• [TO DO] Work through the records below and tally every line containing "Profile". Reply with the total alone.

________

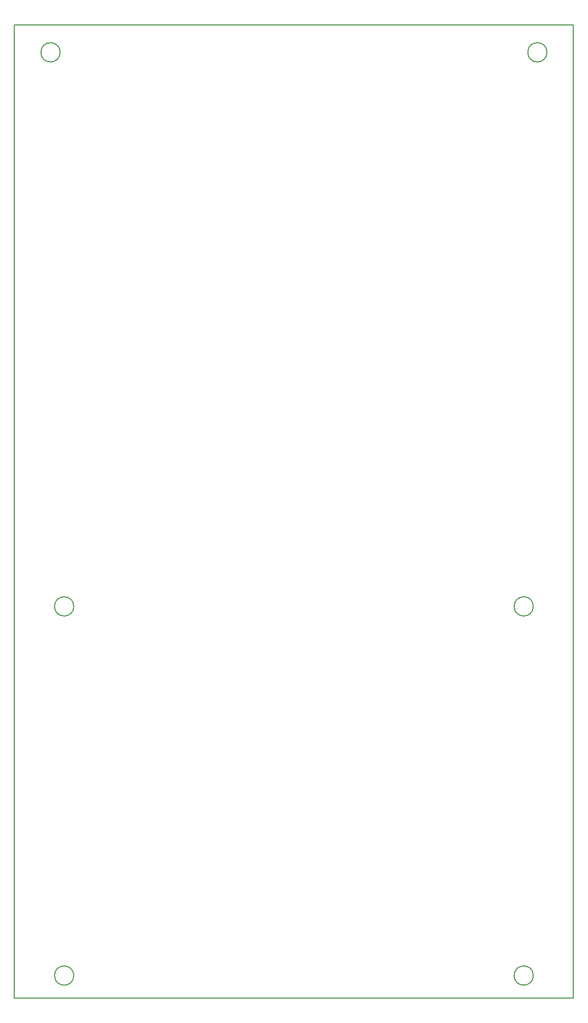
<source format=gm1>
G04 #@! TF.GenerationSoftware,KiCad,Pcbnew,(5.1.9)-1*
G04 #@! TF.CreationDate,2021-01-16T22:32:26-07:00*
G04 #@! TF.ProjectId,purplewizard-pogo,70757270-6c65-4776-997a-6172642d706f,1*
G04 #@! TF.SameCoordinates,Original*
G04 #@! TF.FileFunction,Profile,NP*
%FSLAX46Y46*%
G04 Gerber Fmt 4.6, Leading zero omitted, Abs format (unit mm)*
G04 Created by KiCad (PCBNEW (5.1.9)-1) date 2021-01-16 22:32:26*
%MOMM*%
%LPD*%
G01*
G04 APERTURE LIST*
G04 #@! TA.AperFunction,Profile*
%ADD10C,0.150000*%
G04 #@! TD*
G04 APERTURE END LIST*
D10*
X133955600Y-176643600D02*
G75*
G03*
X133955600Y-176643600I-1600000J0D01*
G01*
X210455600Y-176643600D02*
G75*
G03*
X210455600Y-176643600I-1600000J0D01*
G01*
X124085600Y-18413600D02*
X124085600Y-180413600D01*
X217125600Y-18413600D02*
X124085600Y-18413600D01*
X217125600Y-18413600D02*
X217125600Y-180413600D01*
X124085600Y-180413600D02*
X217125600Y-180413600D01*
X131685600Y-22983600D02*
G75*
G03*
X131685600Y-22983600I-1600000J0D01*
G01*
X212725600Y-22983600D02*
G75*
G03*
X212725600Y-22983600I-1600000J0D01*
G01*
X210455600Y-115203600D02*
G75*
G03*
X210455600Y-115203600I-1600000J0D01*
G01*
X133955600Y-115203600D02*
G75*
G03*
X133955600Y-115203600I-1600000J0D01*
G01*
M02*

</source>
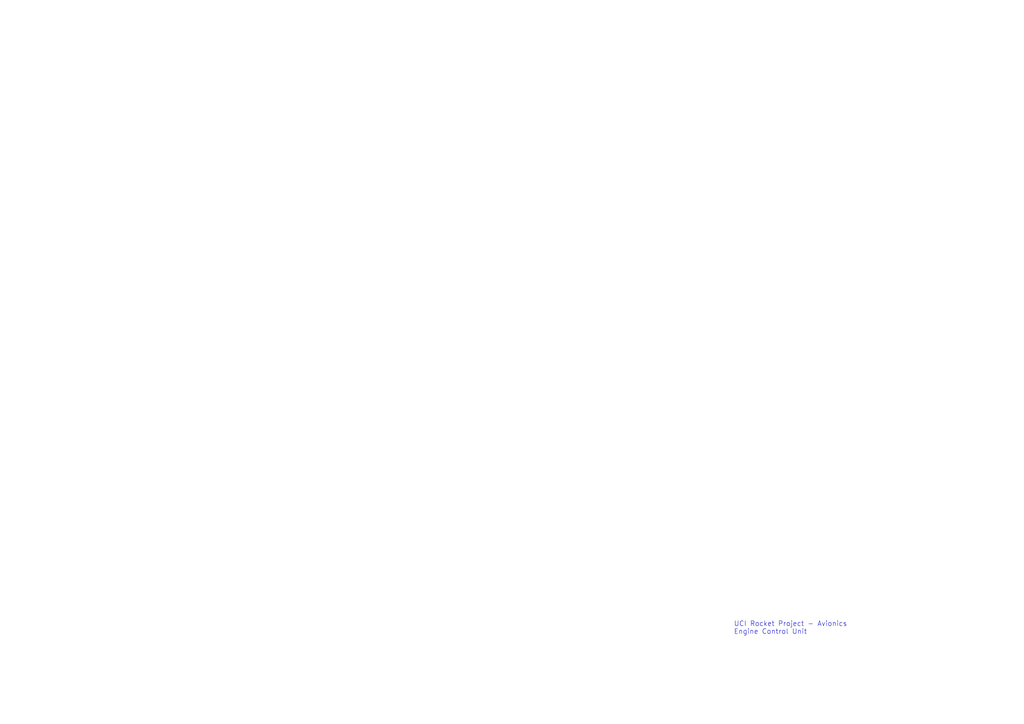
<source format=kicad_sch>
(kicad_sch (version 20211123) (generator eeschema)

  (uuid 907314dd-41a6-4af0-b6fc-c4b09d350a7e)

  (paper "A3")

  


  (text "UCI Rocket Project - Avionics\nEngine Control Unit" (at 300.99 260.35 0)
    (effects (font (size 2 2)) (justify left bottom))
    (uuid a08d951c-56f8-46fe-be7a-17a6833cd1ae)
  )

  (sheet_instances
    (path "/" (page "1"))
  )
)

</source>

________

• [RESULT OF THE EXERCISE] 2